In an article for GigaomMathew Ingram pointed out that other new-media startups have had problems with a hard paywall due to their failure to attract new readers. But Lessin expects other news sites such as Business Insider to aggregate her content –which she views as a positive rather than a negative as it could play an important role in getting The Information’s name out.

“What would happen pretty consistently at the Journal was that if there was news, someone would aggregate it and then link back to us, and I think that’s an important part of the ecosystem,” she said.

Lessin referenced other publications that have been successful in focusing on a specific audience – such as Grant’s Interest Rate Observer.

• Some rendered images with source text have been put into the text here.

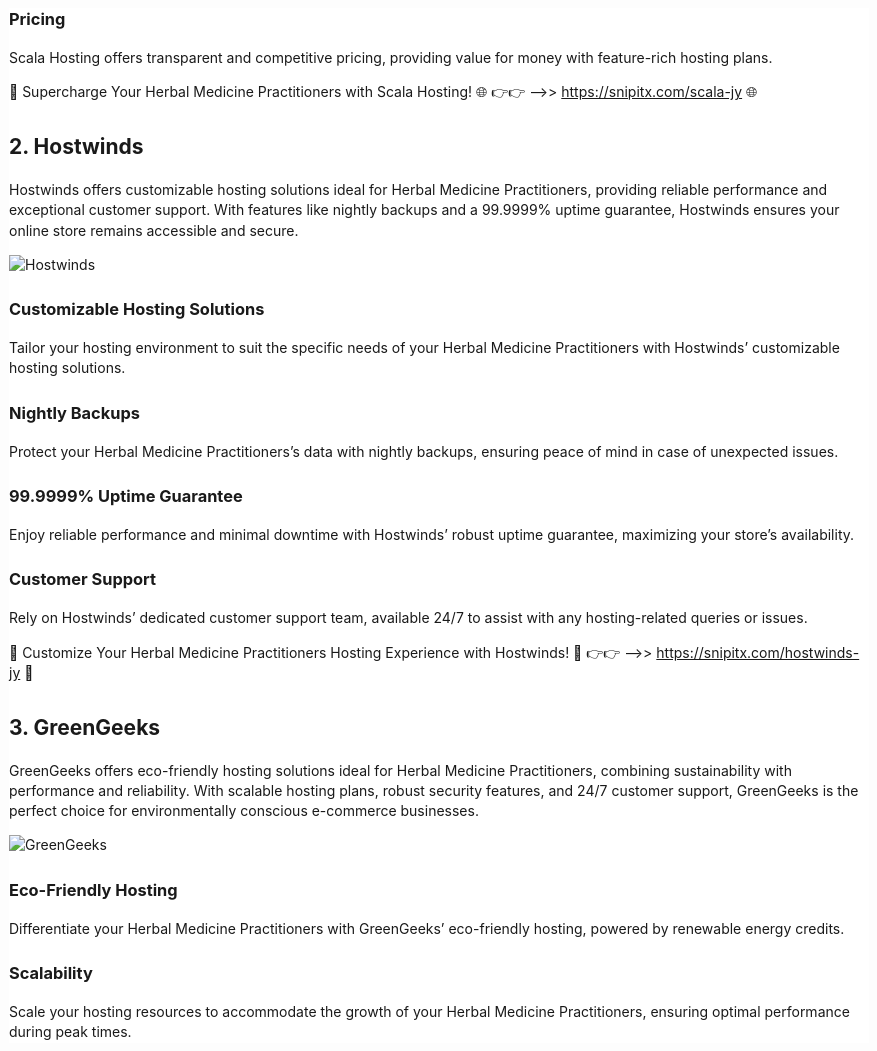 ### Pricing
Scala Hosting offers transparent and competitive pricing, providing value for money with feature-rich hosting plans.

🚀 Supercharge Your Herbal Medicine Practitioners with Scala Hosting! 🌐
👉👉 -->> https://snipitx.com/scala-jy 🌐

## 2. Hostwinds

Hostwinds offers customizable hosting solutions ideal for Herbal Medicine Practitioners, providing reliable performance and exceptional customer support. With features like nightly backups and a 99.9999% uptime guarantee, Hostwinds ensures your online store remains accessible and secure.

![Hostwinds](https://i.imgur.com/53aSNXx.jpeg "Hostwinds Hosting")

### Customizable Hosting Solutions
Tailor your hosting environment to suit the specific needs of your Herbal Medicine Practitioners with Hostwinds’ customizable hosting solutions.

### Nightly Backups
Protect your Herbal Medicine Practitioners’s data with nightly backups, ensuring peace of mind in case of unexpected issues.

### 99.9999% Uptime Guarantee
Enjoy reliable performance and minimal downtime with Hostwinds’ robust uptime guarantee, maximizing your store’s availability.

### Customer Support
Rely on Hostwinds’ dedicated customer support team, available 24/7 to assist with any hosting-related queries or issues.

🌟 Customize Your Herbal Medicine Practitioners Hosting Experience with Hostwinds! 🚀
👉👉 -->> https://snipitx.com/hostwinds-jy 🚀


## 3. GreenGeeks

GreenGeeks offers eco-friendly hosting solutions ideal for Herbal Medicine Practitioners, combining sustainability with performance and reliability. With scalable hosting plans, robust security features, and 24/7 customer support, GreenGeeks is the perfect choice for environmentally conscious e-commerce businesses.

![GreenGeeks](https://i.imgur.com/eEwuntu.jpg "GreenGeeks Hosting")

### Eco-Friendly Hosting
Differentiate your Herbal Medicine Practitioners with GreenGeeks’ eco-friendly hosting, powered by renewable energy credits.

### Scalability
Scale your hosting resources to accommodate the growth of your Herbal Medicine Practitioners, ensuring optimal performance during peak times.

As she told Ingram, “If you’re out of finance you’ve never heard of it, but if you work in finance you just say Grant’s and peoples eyes light up.”

Nicholas Carlson, in an article for Business Insider, pointed out that because The Information is such a small company – with a full time reporting staff of just five – it only needs about 1,800 annual subscribers to have a profitable business.

Lessin’s current plan for The Information is to keep the company small and publish only one or two pieces of new content on a daily basis, focusing the publication on feature-length pieces that provide valuable information.

“We’ve set the bar high,” she said. “To succeed, we need to write articles that deliver value worth paying for. That’s why we’re a subscription publication.”